Joan Didion: Blue Nights
When Joan Didion’s husband and writing partner John Gregory Dunne suffered a fatal heart attack in 2003, the couple’s adopted daughter, Quintana Roo Dunne, was comatose in an ICU with septic shock. Within two years, Quintana died of acute pancreatitis, leaving Didion suddenly without her husband and daughter. The prolific essayist wrote The Year Of Magical Thinking about the aftermath of her husband’s death and daughter’s illness, but at the time of publication, Quintana was still alive. Now, six years after the second tragedy, Didion’s Blue Nights is by no means a sequel, nor reopening the same wound. It’s a second injury, an exploration of deeper, more unfathomable pain.
Didion’s signature meditative and recursive style is well-employed when focusing on motherhood, adoption, and her daughter’s growth. The book starts logically enough at Quintana’s wedding before bouncing back to the circumstances leading up to her adoption by Didion and Dunne, and on through Quintana’s childhood. Though Didion’s writing style can be off-putting, as a master of New Journalism, she often finds captivating, unparalleled grooves. Her expansive thinking on the psychological effects of adoption, as well as generational comparisons between her own latchkey independence and the meticulously monitored and shielded current youth of America, is particularly striking. No matter how much oversight parents have, there are “always dangers to children.”
Every minute detail of Quintana’s childhood gets dissected, from her forays into writing as a young girl to the way she grew accustomed to a life of privilege in childhood that Didion analyzes in order to think of it as “normal.” She constantly grasps for a time that no longer exists, which is how the book gets its title. Blue Nights refers to “twilight,” “gloaming,” or “l’heure bleue”—a beautiful, mystical, fleeting part of evening. For non-parents, it’s nearly impossible to empathize with Didion’s attempts to cope with the death of a child, but her best observations on motherhood at least allow for deep sympathy.

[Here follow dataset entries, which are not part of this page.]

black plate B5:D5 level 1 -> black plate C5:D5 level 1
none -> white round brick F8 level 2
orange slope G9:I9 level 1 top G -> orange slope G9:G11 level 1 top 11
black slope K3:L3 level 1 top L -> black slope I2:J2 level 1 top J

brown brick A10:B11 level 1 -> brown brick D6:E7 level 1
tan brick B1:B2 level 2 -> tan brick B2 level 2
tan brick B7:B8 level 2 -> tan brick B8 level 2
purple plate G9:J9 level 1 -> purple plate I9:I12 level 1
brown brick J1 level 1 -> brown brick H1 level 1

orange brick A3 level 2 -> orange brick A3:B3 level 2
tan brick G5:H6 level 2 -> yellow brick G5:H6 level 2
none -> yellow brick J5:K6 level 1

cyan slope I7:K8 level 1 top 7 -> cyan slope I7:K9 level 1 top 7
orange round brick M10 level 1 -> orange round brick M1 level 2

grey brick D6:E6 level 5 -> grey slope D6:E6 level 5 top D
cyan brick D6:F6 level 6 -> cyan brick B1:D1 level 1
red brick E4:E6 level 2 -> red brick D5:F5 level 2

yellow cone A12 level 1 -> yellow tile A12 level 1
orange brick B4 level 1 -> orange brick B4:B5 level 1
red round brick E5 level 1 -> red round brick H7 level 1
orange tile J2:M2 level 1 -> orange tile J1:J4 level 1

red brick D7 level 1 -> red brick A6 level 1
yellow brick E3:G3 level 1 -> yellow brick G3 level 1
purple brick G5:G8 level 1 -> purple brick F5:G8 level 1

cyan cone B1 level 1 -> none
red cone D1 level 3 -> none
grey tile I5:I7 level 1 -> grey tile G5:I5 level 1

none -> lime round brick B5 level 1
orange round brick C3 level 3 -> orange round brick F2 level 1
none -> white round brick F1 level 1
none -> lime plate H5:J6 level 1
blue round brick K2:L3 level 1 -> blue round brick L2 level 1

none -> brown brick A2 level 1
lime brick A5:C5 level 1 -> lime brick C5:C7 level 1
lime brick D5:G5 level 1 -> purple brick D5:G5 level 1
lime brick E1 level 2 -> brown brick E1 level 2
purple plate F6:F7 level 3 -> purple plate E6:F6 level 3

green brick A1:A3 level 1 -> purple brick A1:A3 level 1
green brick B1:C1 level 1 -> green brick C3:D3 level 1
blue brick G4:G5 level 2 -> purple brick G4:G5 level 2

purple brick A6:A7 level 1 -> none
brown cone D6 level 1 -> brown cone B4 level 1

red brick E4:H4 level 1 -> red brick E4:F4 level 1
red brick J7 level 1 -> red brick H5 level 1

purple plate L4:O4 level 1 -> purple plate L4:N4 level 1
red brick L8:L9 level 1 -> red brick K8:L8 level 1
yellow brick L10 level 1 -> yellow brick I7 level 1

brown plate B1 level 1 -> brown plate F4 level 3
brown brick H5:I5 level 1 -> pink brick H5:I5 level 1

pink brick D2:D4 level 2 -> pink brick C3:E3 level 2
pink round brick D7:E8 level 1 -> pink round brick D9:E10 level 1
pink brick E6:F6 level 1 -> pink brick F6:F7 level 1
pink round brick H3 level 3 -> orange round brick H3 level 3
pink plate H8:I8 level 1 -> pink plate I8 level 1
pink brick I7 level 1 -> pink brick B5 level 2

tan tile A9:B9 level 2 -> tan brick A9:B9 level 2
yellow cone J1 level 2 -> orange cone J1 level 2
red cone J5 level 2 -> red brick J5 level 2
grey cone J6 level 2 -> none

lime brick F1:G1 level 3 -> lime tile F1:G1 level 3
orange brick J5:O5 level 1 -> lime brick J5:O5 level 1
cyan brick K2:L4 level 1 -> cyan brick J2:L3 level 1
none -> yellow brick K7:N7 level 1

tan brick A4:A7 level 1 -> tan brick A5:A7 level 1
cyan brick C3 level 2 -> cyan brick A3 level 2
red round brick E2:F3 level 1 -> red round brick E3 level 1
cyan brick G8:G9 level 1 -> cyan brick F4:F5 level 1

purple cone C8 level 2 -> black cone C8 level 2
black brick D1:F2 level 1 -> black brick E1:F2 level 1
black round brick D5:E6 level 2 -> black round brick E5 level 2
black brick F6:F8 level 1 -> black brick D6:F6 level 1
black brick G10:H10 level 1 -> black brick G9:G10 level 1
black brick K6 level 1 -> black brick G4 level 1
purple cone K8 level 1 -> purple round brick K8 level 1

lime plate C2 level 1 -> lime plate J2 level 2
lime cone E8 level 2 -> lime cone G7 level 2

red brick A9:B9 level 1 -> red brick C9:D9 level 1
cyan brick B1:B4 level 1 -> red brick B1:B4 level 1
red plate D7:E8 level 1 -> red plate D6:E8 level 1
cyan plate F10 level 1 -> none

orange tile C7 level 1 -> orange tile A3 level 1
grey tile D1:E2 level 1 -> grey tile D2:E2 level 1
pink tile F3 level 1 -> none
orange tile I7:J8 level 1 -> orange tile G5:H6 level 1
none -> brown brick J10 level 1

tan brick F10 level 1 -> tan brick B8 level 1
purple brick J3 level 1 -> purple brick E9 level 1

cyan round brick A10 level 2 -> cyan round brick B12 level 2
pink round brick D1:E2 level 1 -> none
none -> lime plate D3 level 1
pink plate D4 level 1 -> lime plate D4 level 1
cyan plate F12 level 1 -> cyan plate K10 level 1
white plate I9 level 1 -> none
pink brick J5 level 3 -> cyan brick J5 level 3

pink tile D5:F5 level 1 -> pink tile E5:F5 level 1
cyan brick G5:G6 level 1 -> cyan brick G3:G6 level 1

In 2006, Everyman’s Library published a compendium of Didion’s first seven nonfiction collections, appropriately titled We Tell Ourselves Stories In Order To Live, taken from the opening line of her landmark essay “The White Album.” That anthology title rings particularly true on Didion’s attitude about writing as a mechanism for dealing with all the tragedies life can throw out. Like the species of sharks that must swim forward to live, Didion must write. In the second half of the memoir, her chronicles of aging range from acutely attuned to laboriously whiny, far less gripping or sympathetic than her yearning for understanding of her daughter’s life. The shift seems more than cathartic for Didion, and crucially necessary for her continued survival, but that doesn’t make it required reading. While Blue Nights isn’t a retread of The Year Of Magical Thinking, it also isn’t as sharp. Didion’s style still has the same magnificence in flashes, but it sometimes doesn’t have its old awe-inspiring power.